>> BEGIN EXTRACTED TEXT
The second is that any use of a bitset global other than as an argument to
the llvm.bitset.test intrinsic has undefined semantics. (This is something
that can be documented better.) This means that any optimizer pass that
looks through global initializers does not require any changes, as any
transformation it may perform on IR that treats such globals as regular
globals (for example by taking its address or loading from it) is semantics
preserving, as the semantics of such IR would have been undefined anyway.
With these points in mind, I'm reasonably confident that very little code
needs to care about the new flag.
(I should also point out that I know that the patch most likely works without
any other optimizer changes, because I have a work-in-progress patch that
implements the Clang side of this, and have successfully applied it to a
large C++ codebase and found real bugs in that codebase.)
Regarding codegen, I haven't implemented support in codegen for bitsets yet,
the intrinsic is completely handled by the pass. I can't imagine the changes
being very intrusive though. We can easily add a check that no bitset stuff
makes it through to codegen for the moment.
> The fact that this affects semantics and will only work with LTO and not native linkers is also really weird to me.
I agree, which is why I plan to add support to lld and perhaps other linkers,
but we do have to start somewhere. Adding the functionality to the compiler
only seems like a reasonable first step, even if we depend on LTO to begin
with.
> Is there other precedent for that? The only cases I know that affect LTO add information that is safe to drop (e.g. TBAA etc).
There is the jumptable attribute, which has been used to implement a variant
of CFI for indirect function calls (see section 4 of the USENIX paper), and
that only works effectively with an LTO'd module. (We might end up adding
native linker support for that or something similar as well.)
>> END EXTRACTED TEXT
- [REQUEST A]:
Please extract the bitset discussion from "(I should also" to "weird to me.".
- [REQUEST B]:
In the bitset discussion, which attribute is given as precedent for something that only works effectively with an LTO'd module?
You won't need the data that comes after the bitset discussion.
>> BEGIN DATA PROVIDED
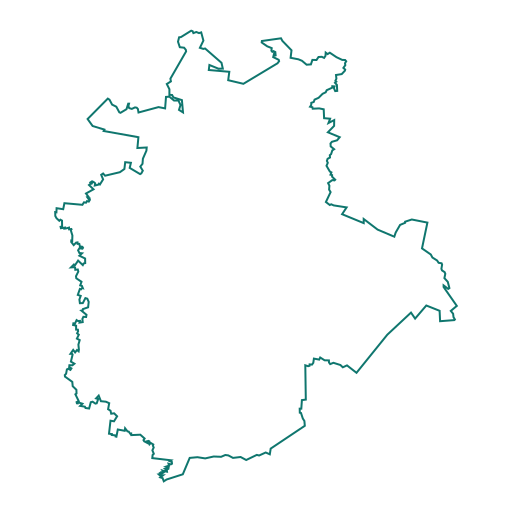 Macuspana, Tabasco, Mexico (Mercator projection)
{"feature_id": "50627088B6911600135809", "entity_name": "Macuspana", "entity_type": "district", "adm_level": 2, "iso_a3": "MEX", "parent_name": "Mexico", "parent_adm1": "Tabasco", "projection": "mercator", "projection_center": [-92.511, 17.856], "detail": "fine", "context": "isolated", "style": "outline", "palette": "teal", "viewbox_px": 512, "rotation_deg": 0, "n_neighbors": 0, "source": "geoboundaries", "source_scale": "gbopen_adm2", "svg_char_len": 5872}
<svg xmlns="http://www.w3.org/2000/svg" viewBox="0 0 512 512"><path d="M448.2,288.9L449.4,288.1L447.8,281.9L444.4,278.1L445.3,273.8L444.6,272.1L442.0,270.4L441.4,268.8L442.1,264.6L441.6,263.3L438.6,262.8L437.1,260.5L432.4,257.5L430.8,254.5L422.0,248.4L427.4,222.6L411.8,219.5L405.1,221.7L405.1,222.8L400.1,224.9L395.7,232.5L394.3,236.7L377.6,229.6L363.7,219.0L363.7,223.1L342.1,214.2L346.6,207.4L333.7,205.4L331.2,204.3L329.8,205.0L325.9,202.0L330.6,192.1L329.1,189.6L329.4,185.7L328.1,183.1L332.3,180.1L334.5,180.4L335.2,179.7L332.1,176.7L332.1,175.1L330.5,174.7L331.4,172.4L329.9,171.6L326.5,165.8L327.8,162.8L326.9,160.9L327.6,158.8L330.0,157.5L329.8,155.2L331.1,154.1L332.3,150.4L334.1,149.2L330.7,146.4L330.5,143.5L331.9,141.8L337.1,140.3L339.7,137.2L327.9,132.3L334.1,125.9L334.2,120.1L328.5,123.0L330.1,118.7L324.1,118.2L323.7,109.3L319.2,108.4L312.7,108.7L312.4,107.2L310.1,106.7L311.2,105.1L311.3,102.8L313.7,102.0L314.6,99.6L318.6,97.8L322.6,93.8L325.7,92.3L326.7,90.2L332.2,87.7L332.3,86.2L334.5,86.4L333.9,88.1L335.2,91.1L337.2,90.9L336.9,84.9L335.0,82.8L336.3,81.7L335.4,80.8L336.4,78.7L336.0,75.0L341.7,74.1L344.9,70.7L345.2,69.6L343.4,67.9L345.3,65.2L345.0,63.2L346.2,61.3L345.1,60.0L342.2,59.9L336.5,57.2L329.8,52.7L327.6,54.1L325.7,52.6L325.5,55.8L324.1,57.9L321.8,56.8L318.5,57.0L316.5,60.0L312.4,59.9L310.9,64.4L306.6,64.7L302.0,60.8L298.4,59.3L290.6,57.8L291.5,50.3L282.4,40.9L281.0,38.3L261.9,41.0L261.7,42.5L267.2,46.3L271.7,48.1L271.4,50.7L272.3,51.8L273.4,51.1L275.3,52.0L275.7,56.2L274.2,53.2L273.2,57.1L278.7,59.8L279.1,61.2L277.5,63.3L243.4,83.8L228.2,80.2L229.3,71.8L208.8,70.0L209.4,65.0L218.5,68.7L222.8,68.6L221.5,62.8L205.1,48.5L203.3,48.9L199.9,47.8L203.4,40.6L201.2,32.4L199.0,33.1L196.3,32.0L193.4,33.1L192.6,31.2L191.2,30.7L180.9,37.1L179.1,37.3L178.0,41.7L179.8,47.2L184.1,47.7L185.8,49.8L186.1,51.4L170.4,78.7L170.9,81.4L166.8,84.0L169.4,89.2L169.4,94.8L172.1,95.0L173.4,97.4L181.9,100.1L183.0,112.4L179.0,109.9L180.5,105.0L178.4,100.5L174.0,100.5L169.4,96.7L166.0,96.9L165.1,108.4L158.5,107.1L138.5,112.5L137.9,109.0L136.7,107.7L135.0,107.4L131.8,108.9L129.2,108.1L128.4,106.1L129.0,103.7L128.2,103.7L126.5,109.2L120.5,112.8L119.3,112.3L116.3,106.7L112.1,104.6L109.5,99.7L107.8,98.6L87.6,119.0L92.6,126.0L104.4,129.6L103.7,131.0L138.4,137.2L137.4,148.0L146.7,147.5L146.4,150.7L142.9,158.7L142.5,163.8L140.3,166.6L142.8,170.7L141.3,173.4L140.1,174.1L129.7,167.9L130.9,162.8L125.2,162.2L124.4,169.0L119.9,172.2L105.1,175.7L103.1,173.5L101.2,174.8L103.1,179.4L99.9,184.5L98.9,183.7L98.2,184.7L94.8,185.5L95.2,183.4L94.3,182.5L92.8,181.6L92.0,183.0L91.5,181.7L90.3,182.5L91.0,183.4L89.0,185.0L93.5,189.3L86.0,193.5L88.4,196.7L87.2,197.1L88.7,199.2L89.6,198.6L89.9,199.8L88.8,201.6L87.0,201.1L86.0,202.7L84.0,202.3L82.4,204.8L64.4,203.2L63.2,209.2L56.6,208.2L56.4,212.3L55.2,212.1L55.3,216.0L56.5,218.2L59.3,220.8L60.4,219.7L62.0,220.6L62.1,226.5L60.6,226.8L60.9,228.2L64.8,227.6L64.5,228.6L65.7,228.5L69.0,227.6L69.1,229.3L72.1,228.9L70.7,229.9L72.4,235.5L72.2,240.9L71.3,240.6L71.2,241.9L73.7,245.1L76.1,242.6L77.5,242.4L77.6,243.9L79.3,243.9L79.9,246.4L82.4,246.8L83.0,247.8L82.4,248.7L79.4,248.3L78.1,250.3L79.4,253.0L82.0,253.3L79.4,255.7L85.1,258.5L85.2,263.1L83.6,263.5L82.8,265.1L78.1,260.6L74.9,265.4L73.9,264.5L71.0,267.4L73.9,267.2L75.1,267.7L75.3,269.8L77.8,269.5L78.3,271.6L76.0,276.2L76.3,278.3L81.5,281.8L80.2,285.4L81.9,285.9L82.8,288.1L82.2,287.9L81.1,289.3L79.9,288.9L77.8,294.9L80.7,295.9L79.4,299.5L79.9,303.2L82.8,303.1L85.4,298.1L87.3,298.7L88.7,301.9L88.1,307.3L82.9,309.1L82.7,310.3L81.4,310.6L86.5,314.8L86.1,317.0L83.4,316.8L82.4,318.9L82.7,322.1L79.5,322.6L79.9,320.9L77.9,321.0L76.6,320.1L75.0,323.5L73.4,323.3L73.1,325.0L76.1,325.7L76.1,329.6L77.9,329.7L78.1,331.3L77.1,333.3L78.8,334.7L76.9,338.6L79.7,340.1L78.4,344.6L78.9,349.5L78.6,351.3L77.0,350.0L75.1,352.4L73.2,349.9L70.5,353.8L72.1,353.8L72.6,354.6L70.9,361.6L74.4,363.7L72.4,365.3L69.4,365.2L69.2,367.1L71.4,368.4L70.4,369.9L68.2,368.8L66.9,369.4L66.1,373.7L64.8,375.1L65.0,376.6L72.3,381.9L72.7,386.2L76.4,389.8L76.5,393.5L75.4,394.3L78.7,401.1L76.6,402.1L76.9,403.3L77.8,403.4L78.3,402.4L82.4,403.7L80.2,405.9L84.9,406.7L85.5,408.0L89.1,408.5L90.8,402.2L92.6,401.7L95.4,403.6L96.7,403.3L98.2,399.0L96.1,398.4L98.7,395.6L100.9,401.2L105.9,401.7L109.2,403.2L108.1,409.2L110.5,410.7L111.2,413.7L114.1,413.3L117.1,416.3L114.0,421.3L110.5,420.7L109.0,433.7L111.9,434.1L111.8,435.0L115.7,435.4L115.6,436.5L116.4,436.7L117.8,429.5L124.7,430.8L125.1,428.3L127.5,431.4L128.7,431.6L130.4,433.9L131.2,433.6L131.3,435.1L140.3,434.7L144.6,438.5L143.5,440.1L144.2,441.3L147.8,443.2L146.9,441.3L148.6,440.9L149.4,441.4L149.7,444.1L150.8,443.0L153.3,444.5L152.9,445.7L153.7,447.5L152.4,450.3L153.8,453.8L152.6,455.0L152.3,458.1L171.1,460.3L169.9,461.2L171.8,461.9L172.0,463.7L170.8,464.4L168.5,463.7L169.0,465.6L166.7,466.4L168.7,466.8L168.4,468.8L167.8,469.1L167.6,467.7L164.9,468.6L166.8,470.2L167.0,471.7L165.7,471.5L165.4,470.5L165.0,471.3L162.6,470.6L164.2,473.1L163.3,472.2L162.3,473.2L161.1,472.2L159.8,473.1L160.6,474.2L158.8,474.4L160.1,475.6L162.9,475.4L160.4,477.4L162.6,478.1L163.8,481.3L166.6,479.5L182.8,474.3L189.7,457.9L197.4,457.2L205.2,458.4L213.7,456.5L221.1,456.8L225.3,455.0L228.3,455.4L233.0,457.9L240.6,457.0L246.2,460.0L256.8,454.9L259.1,455.5L265.7,452.5L269.8,454.3L270.7,448.6L304.8,425.8L304.4,421.0L302.8,418.5L301.0,413.0L299.8,412.7L299.7,408.7L301.3,408.7L301.9,400.1L305.8,399.6L305.3,365.3L308.1,366.2L309.5,365.8L309.6,364.4L312.0,364.6L313.3,362.8L313.9,358.6L319.2,359.6L320.2,357.5L324.6,360.3L328.9,360.4L329.0,362.5L330.2,364.1L333.4,362.8L340.4,365.0L342.8,367.3L347.0,365.4L356.5,372.8L387.3,334.7L411.0,312.6L415.1,318.6L426.3,305.5L439.6,310.8L440.1,321.2L454.3,320.1L454.9,319.5L453.5,317.1L453.1,313.7L450.8,310.9L456.8,305.9L443.6,287.0L443.6,285.4L448.2,288.9Z" fill="none" stroke="#0f766e" stroke-width="2"/></svg>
>> END DATA PROVIDED
- [TASK RESPONSE A]:
(I should also point out that I know that the patch most likely works without
any other optimizer changes, because I have a work-in-progress patch that
implements the Clang side of this, and have successfully applied it to a
large C++ codebase and found real bugs in that codebase.)
Regarding codegen, I haven't implemented support in codegen for bitsets yet,
the intrinsic is completely handled by the pass. I can't imagine the changes
being very intrusive though. We can easily add a check that no bitset stuff
makes it through to codegen for the moment.
> The fact that this affects semantics and will only work with LTO and not native linkers is also really weird to me.

- [TASK RESPONSE B]:
The jumptable attribute.